My notes from recent TES Podcast where English teacher, Chris Curtis (Learning from My Mistakes blog and new book How to Teach English and former Whovian) offers some great advice teaching writing. The TES gives an overview of his ideas in the podcast.
- Encourages a degree of emotional detachment as a teacher (eg. conversations about mistakes; “if we live in fear, we’ll never push the boundaries”
He identifies three issues confronting the teaching of writing:
- “beige writing” – students write very standard answers. Students default to “waffle mode”, a comfortable form of writing. Needs to be challenged.
- fluency – some students don’t have writing fluency and aren’t able to write quickly.
- blank page – students don’t know what to write and panic.
He offers some solutions:
- 200 word challenge – a weekly writing task that changes each week. His department have been doing this for 5 years. (Example of these challenges from Curtis’ blog.)
- “sexy sprouts” – starting writing with an emotion in mind. He describes this as “transformative”. (From idea about how to make a reader feel different emotions about sprouts!)
On students’ accuracy:
- He won’t correct student’s mistakes. He circles mistakes and gets students to self-correct. “Channeling” students to see mistakes, not fix them.
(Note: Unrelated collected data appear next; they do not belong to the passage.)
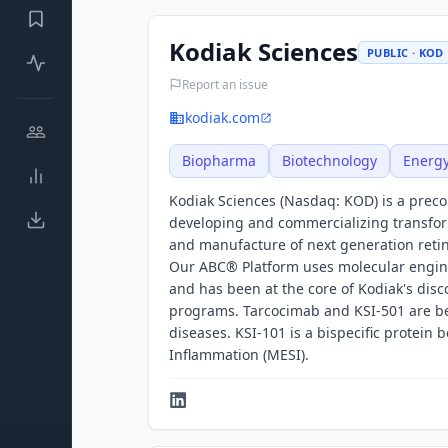
Kodiak Sciences
PUBLIC · KOD
Report an issue
kodiak.com
Biopharma
Biotechnology
Energ
Kodiak Sciences (Nasdaq: KOD) is a prec
developing and commercializing transfor
and manufacture of next generation retin
Our ABC® Platform uses molecular engine
and has been at the core of Kodiak's disco
programs. Tarcocimab and KSI-501 are bei
diseases. KSI-101 is a bispecific protein
Inflammation (MESI).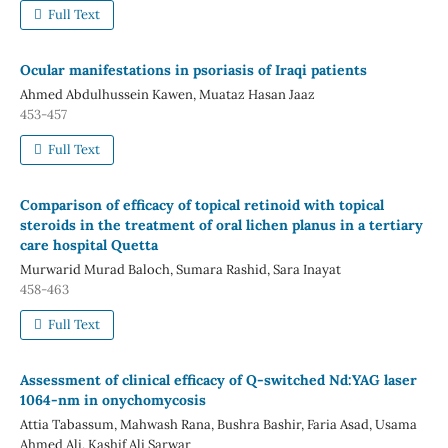
Full Text
Ocular manifestations in psoriasis of Iraqi patients
Ahmed Abdulhussein Kawen, Muataz Hasan Jaaz
453-457
Full Text
Comparison of efficacy of topical retinoid with topical
steroids in the treatment of oral lichen planus in a tertiary
care hospital Quetta
Murwarid Murad Baloch, Sumara Rashid, Sara Inayat
458-463
Full Text
Assessment of clinical efficacy of Q-switched Nd:YAG laser
1064-nm in onychomycosis
Attia Tabassum, Mahwash Rana, Bushra Bashir, Faria Asad, Usama
Ahmed Ali, Kashif Ali Sarwar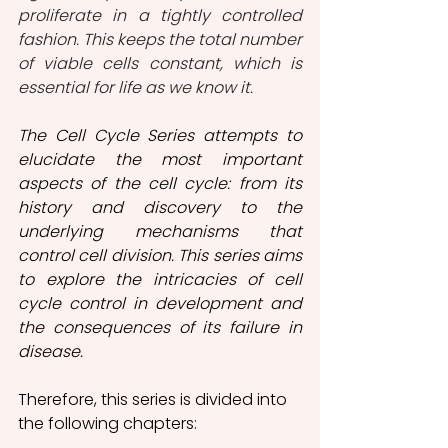
proliferate in a tightly controlled 
fashion. This keeps the total number 
of viable cells constant, which is 
essential for life as we know it.
The Cell Cycle Series attempts to 
elucidate the most important 
aspects of the cell cycle: from its 
history and discovery to the 
underlying mechanisms that 
control cell division. This series aims 
to explore the intricacies of cell 
cycle control in development and 
the consequences of its failure in 
disease.
Therefore, this series is divided into 
the following chapters:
- We have to expect a better quality of work from students. Students need to take ownership.
- Every lesson has to be an opportunity to improve accuracy.
- Avoid teaching discretely.
- Move away from “This is a grammar lesson.”
- Believes you can have creativity and grammar rules.
- Need to be explicit about grammar rules.
On analytical essays and formal analytical responses to texts:
- We’ve become convoluted about analytical-style writing. Everything is being thrown at an essay with the hope that it’ll sound good. Not making the clarity of ideas the priority. Good analytical writers are “pared down”. Simplify.
- Better to start big and zoom in (when responding to texts).
Tips for the end of term:
- Find something that works and do it with every class.
- Reading aloud to classes. Students listening to a teacher telling a story.
- Find texts that “teach themselves” (that’s why the classics work).
- Find systems that work for you.
- Write with students. Make it a social experience.